One of the great things about running your own company and having a very small team is that you can make things happen without having to get them approved by a huge committee or several tiers of management. You can make a decision and see the result within weeks, instead of years.

So when enough of our readers comment, “Hey, I love your Magazine, but I’d love to see these types of Stories or characters in it,” we can respond quickly. Or when we see something in the publishing world that makes us uneasy, we can carry out our own little rebellion in Storytime.

Our latest cover for Storytime Issue 34 is a result of both of the above. When author Paul Bristow approached us with his story Superhero Supermarket, we immediately loved it and saw it as an opportunity to answer two ongoing issues:

1. Comments from BAME (black, asian and minority ethnic) children and parents who feel under-represented in children’s literature. Particularly friends with children who just can’t understand why they can’t see ‘themselves’ in the stories they read. Diversity is something we’ve been mindful of from the beginning, but always seek to improve.

2. The troubling fact touched upon recently by new Children’s Laureate Lauren Child that many boys (we stress, not all) simply won’t read stories about girls or with girls on the cover.

Sadly, we have first-hand experience of the second issue. We make a great effort to put a good mix of stories in our magazine to appeal to both genders, even though we truthfully believe that stories are for everyone. Yet, in the past, some schools who have decided not to subscribe to Storytime have given as their reason: “Boys won’t read it if there’s a girl on the cover.”

They won’t or they can’t, because they feel they can’t?

Over the years, we have heard the same thing in many publishing meetings with magazine and book companies: girls will read stories featuring boys or with boys on the cover, but the reverse is almost unthinkable. It’s a sad state of affairs and we’d like to see it change.

Let’s stop censoring stories

Stories are the building blocks of reading and learning, so the types of stories we choose to read or not to read (or even subconsciously censor) have a huge impact on our children, as well as the beliefs they develop as they grow up and their capacity to build empathy with each other.

Not reading ‘girl stories’ to boys is no different from telling them they can’t wear pink or play with dolls. The same is true of preventing girls from reading ‘boy stories’. It’s an outdated way of thinking. Let Toys Be Toys have been running a brilliant campaign to put an end to this gendered thinking in books, but it’s time that magazines take responsibility too.

Superheroes save the day in a story by Paul Bristow and illustrated by Josh Cleland.

In defiance, Storytime Issue 34 features a female superhero on the cover. Not only that, she’s Asian. We did it because we aren’t bogged down in the bureaucracy that would have warned us that this would damage our sales, because we believe our readers are smart and sensitive enough not to bin a magazine of beautifully illustrated stories just because there’s a girl on the cover, and because we can. Sometimes, that’s all the justification you need.

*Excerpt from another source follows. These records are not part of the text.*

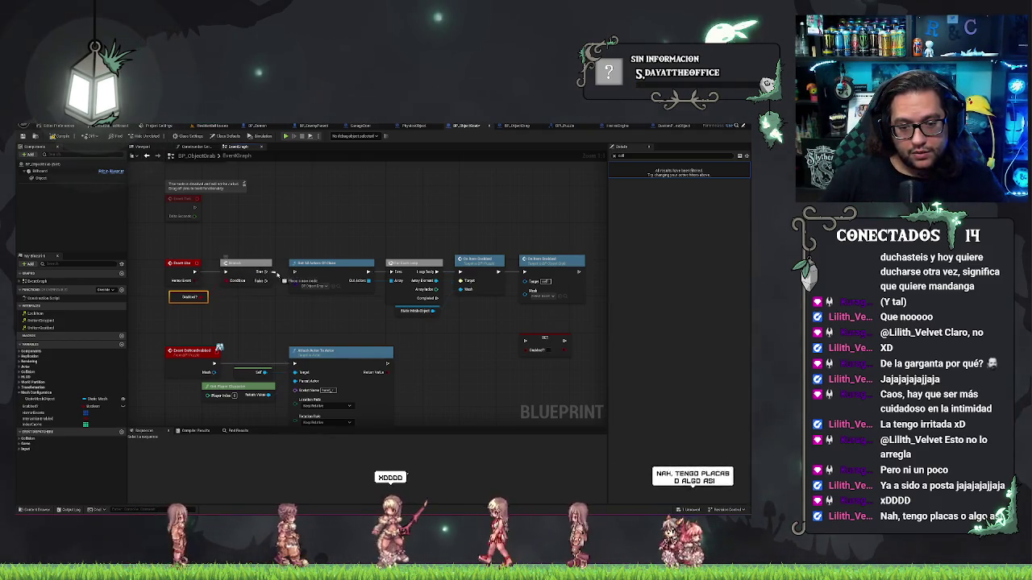
mouse_move(286, 274)
left_mouse_down()
mouse_move(273, 276)
mouse_move(290, 273)
mouse_move(282, 232)
left_mouse_up()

Storytime was born of a rebellion against poor content in children’s magazines and cheap plastic toys – so I guess we have rebellion in our blood. We love our Asian girl superhero. We hope our readers do too – and we’re deeply grateful for everyone’s ongoing support.

Ultimately, we believe that stories are the real superheroes – because stories are for everyone. It’s only narrow mindedness that stops it being that way.

Let stories be stories?

(Storytime Ed.)

The post Why Stories Are For Everyone! appeared first on Storytime Magazine.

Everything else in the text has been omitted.